Before Oct. 7, Jews in Cincinnati and across the U.S. had already seen a multi-year rise in antisemitism.
But since Oct. 7, when Hamas – the Iran-backed terrorist organization in Gaza – massacred 1,200 people in Israeli communities, antisemitism in the U.S. has gotten even worse. Antisemitism tends to skyrocket around the world when Israel is at war, as it is now with Hamas.
In Cincinnati alone, antisemitic incidents went from happening roughly once a week, to now happening once a day, according to the Cincinnati Jewish Community Relations Council.
Even that is an undercount, said Rabbi Ari Jun, the JCRC’s director.
“There are a lot of things that are serious incidents of antisemitism which don’t get recorded and incorporated into that data,” Jun said. Anecdotally, some Cincinnati Jews have had antisemitic slurs yelled at them from a car, or urine thrown at them on the street.
Meanwhile, there’s been a wave of online speech too big to track that ranges from criticism of Israel to outright antisemitism.
“At this point, there’s hardly a Jew on social media, I suspect, who hasn’t seen somebody post the language of ‘from the river to sea’ on a status or an Instagram story,” Jun said.
“From the river to the sea, Palestine will be free” is a common pro-Palestinian slogan seen by many Jews as antisemitic and erasing Jewish self-determination in Israel. Especially after Oct. 7 – the “river to the sea” language is also used by Hamas – many Jews hear the chant as an open cry for Jewish genocide and the destruction of Israel.
Seeing those kinds of slogans online “affects the well-being of our Jewish community,” Jun said. “But those aren’t even things that we’re tracking as antisemitic incidents at this point, because we wouldn’t have enough time to keep up with it.”
Amid a variety of issues, from swastika graffiti in schools to verbal and physical harassment against Jews of all ages, the JCRC’s capacity to respond is stretched thin.
But that capacity is now getting a boost: Since Oct. 7, Cincinnati Jewish organizations are working more closely than ever to address skyrocketing antisemitism. An informal coalition has the JCRC, the Cincinnati chapter of the American Jewish Committee, and the Nancy & David Wolf Holocaust & Humanity Center pooling resources and building a more collaborative playbook against antisemitism.

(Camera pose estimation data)
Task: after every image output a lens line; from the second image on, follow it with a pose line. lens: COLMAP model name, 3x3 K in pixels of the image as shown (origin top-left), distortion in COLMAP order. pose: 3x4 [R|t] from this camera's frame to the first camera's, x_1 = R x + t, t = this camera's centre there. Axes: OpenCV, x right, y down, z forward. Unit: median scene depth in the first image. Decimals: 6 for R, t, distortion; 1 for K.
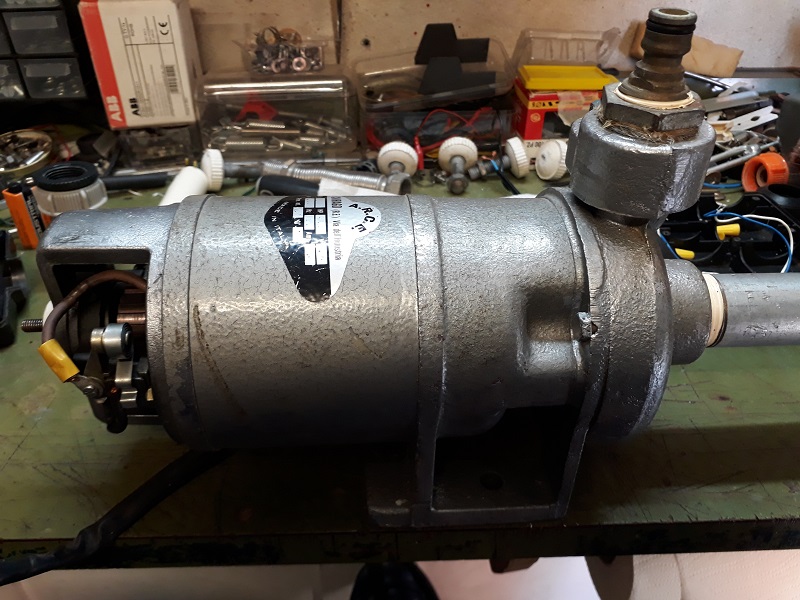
lens RADIAL K [[703.5, 0, 400.0], [0, 703.5, 300.0], [0, 0, 1]] dist [-0.000543, -0.071696]
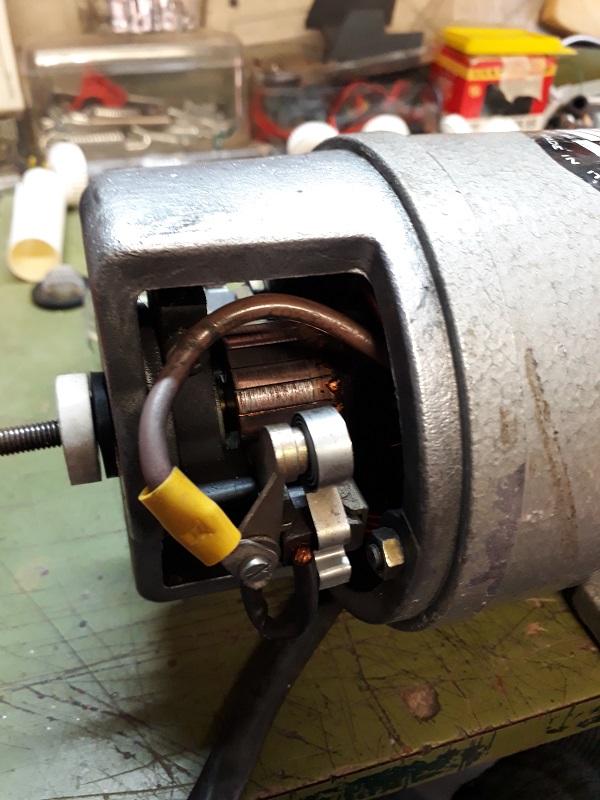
lens RADIAL K [[703.5, 0, 300.0], [0, 703.5, 400.0], [0, 0, 1]] dist [-0.000543, -0.071696]
pose [[0.964401, -0.122149, 0.234542, -0.232433], [0.102630, 0.990293, 0.093741, -0.007053], [-0.243715, -0.066333, 0.967576, 0.260202]]
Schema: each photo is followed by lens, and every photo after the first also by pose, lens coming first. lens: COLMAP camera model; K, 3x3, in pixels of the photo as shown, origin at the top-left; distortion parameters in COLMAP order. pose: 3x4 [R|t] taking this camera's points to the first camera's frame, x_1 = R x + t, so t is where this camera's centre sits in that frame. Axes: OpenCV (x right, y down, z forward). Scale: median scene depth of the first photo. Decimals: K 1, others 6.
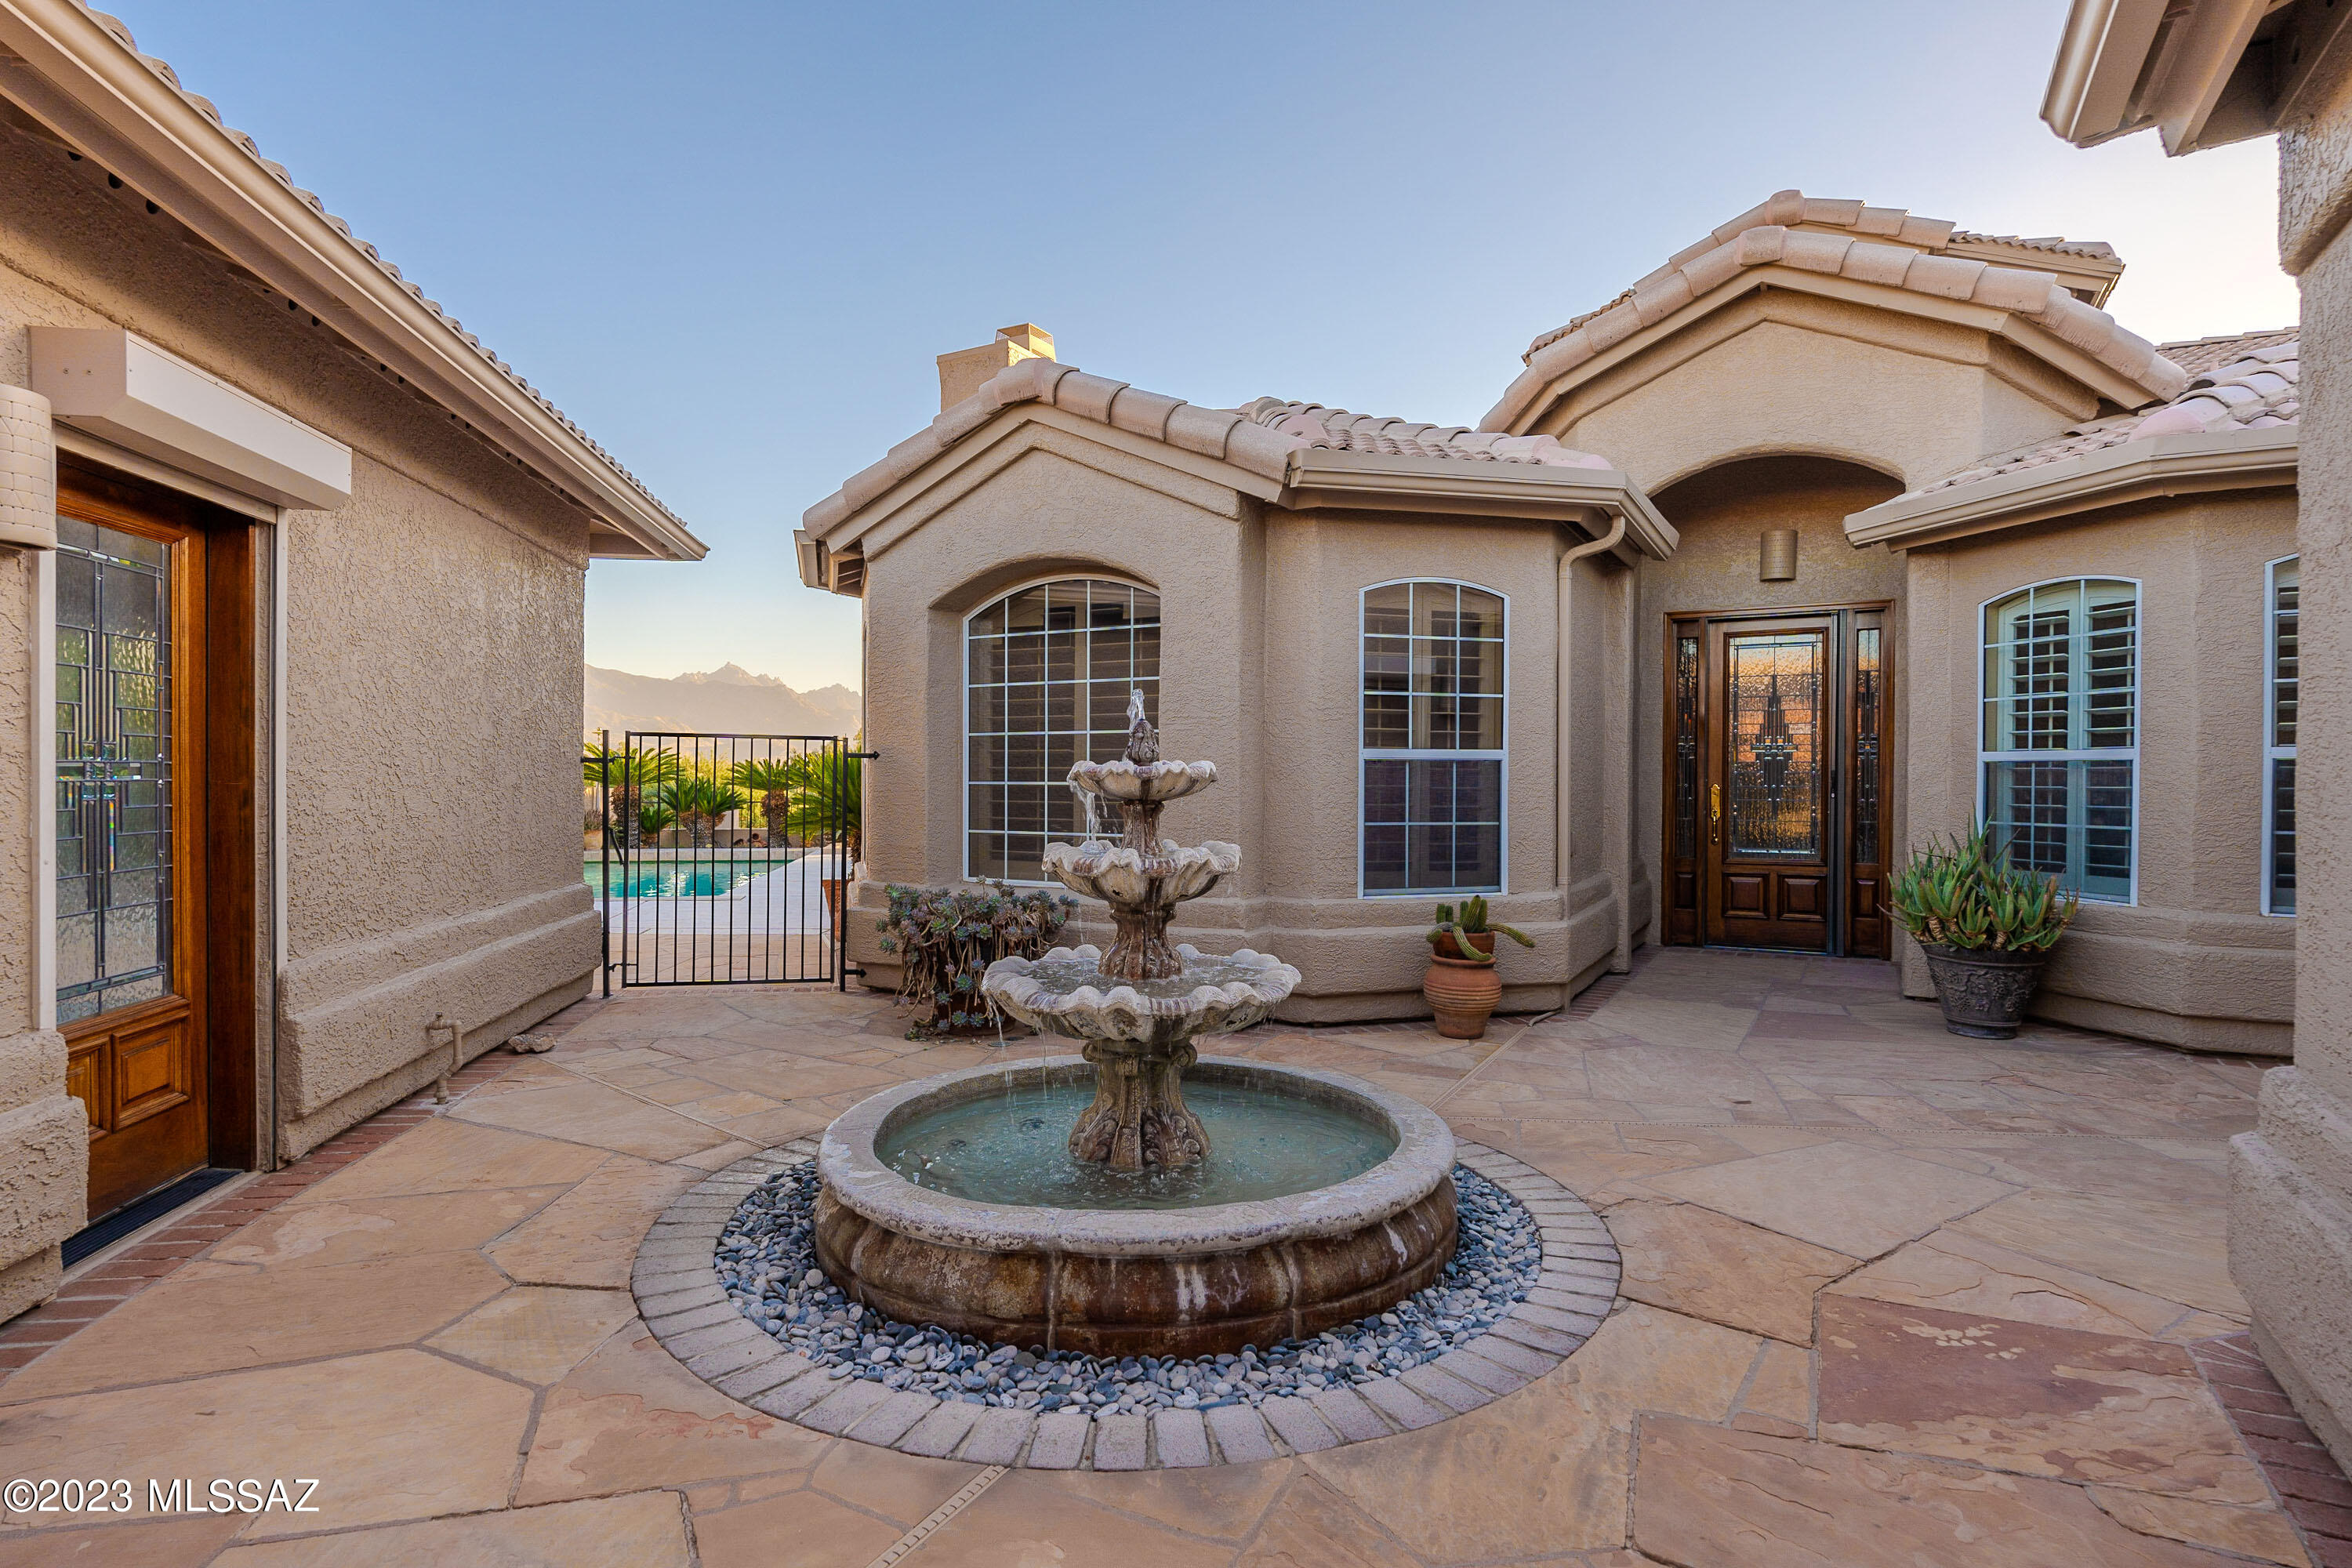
lens RADIAL K [[1240.8, 0, 1176.0], [0, 1240.8, 784.0], [0, 0, 1]] dist [-0.001757, -0.000146]
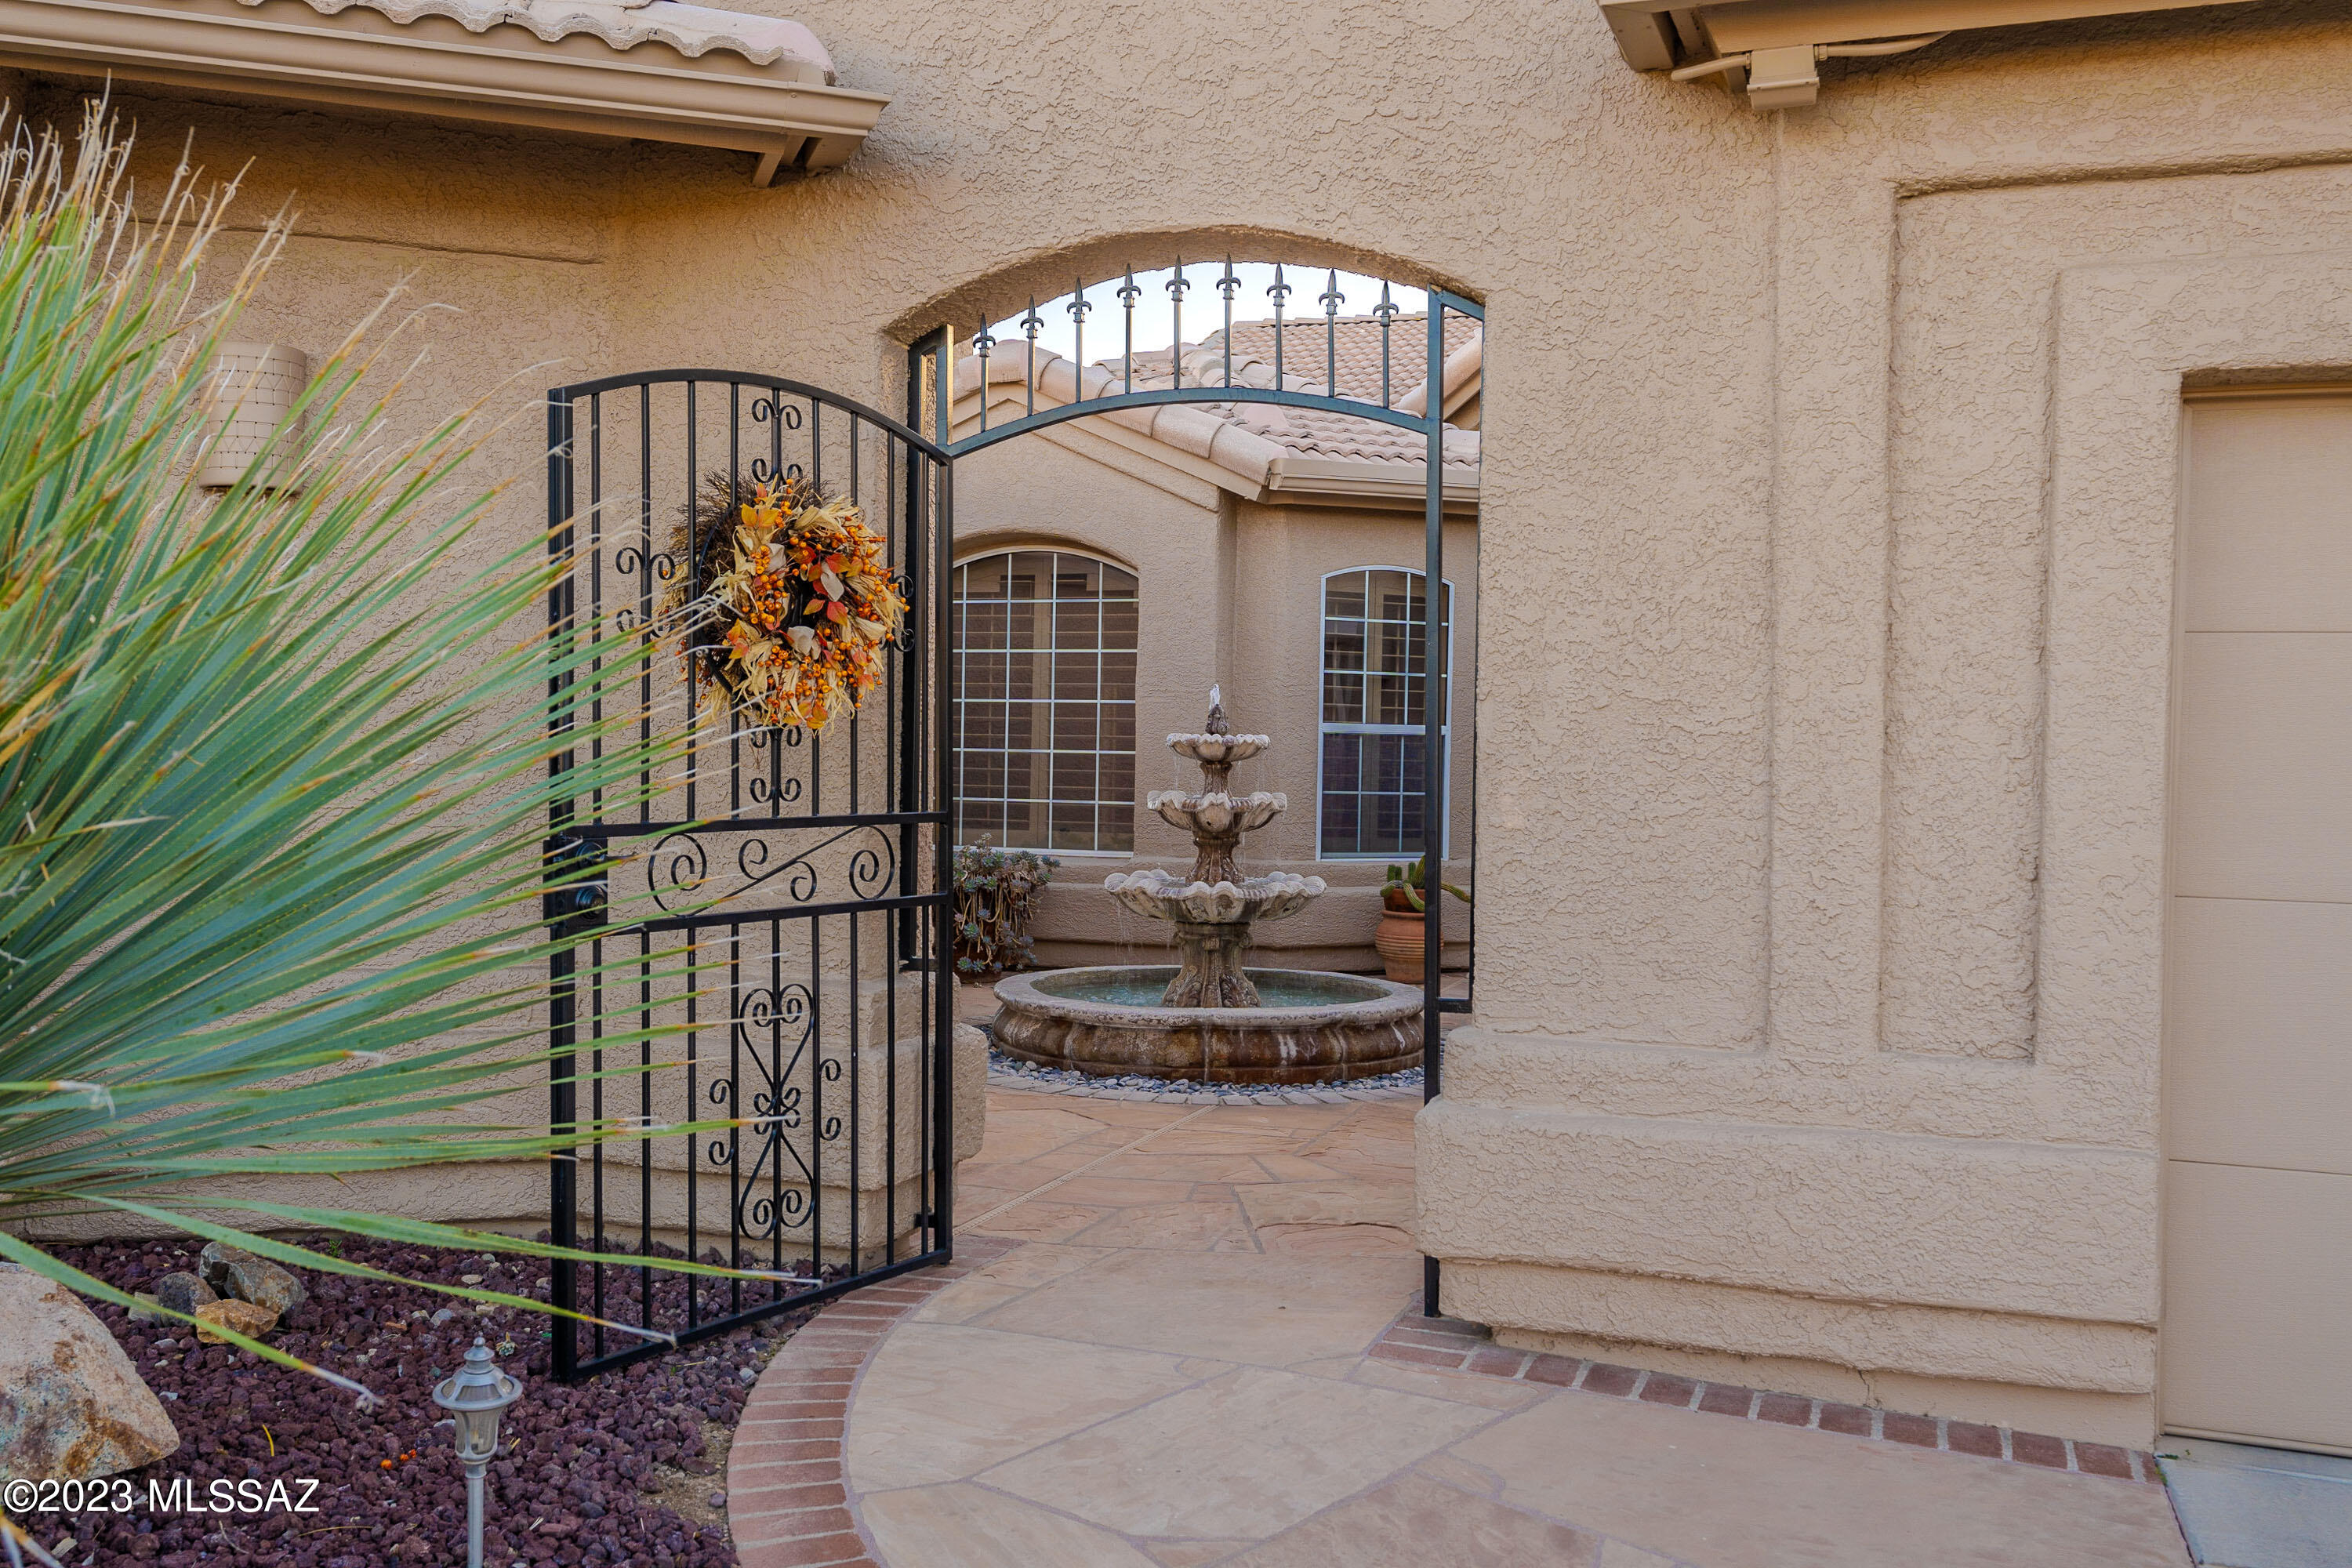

▶ **USING THE INFORMATION**
1. Name the organizations that form the informal coalition described in the article on antisemitism in Cincinnati.
2. Extract the passage of the article on antisemitism in Cincinnati that runs from "Amid a variety" up to and including "playbook against antisemitism.".

▶ **REPLIES**
1.
- The Cincinnati Jewish Community Relations Council (JCRC)
- The Cincinnati chapter of the American Jewish Committee
- The Nancy & David Wolf Holocaust & Humanity Center

2.
Amid a variety of issues, from swastika graffiti in schools to verbal and physical harassment against Jews of all ages, the JCRC’s capacity to respond is stretched thin.
But that capacity is now getting a boost: Since Oct. 7, Cincinnati Jewish organizations are working more closely than ever to address skyrocketing antisemitism. An informal coalition has the JCRC, the Cincinnati chapter of the American Jewish Committee, and the Nancy & David Wolf Holocaust & Humanity Center pooling resources and building a more collaborative playbook against antisemitism.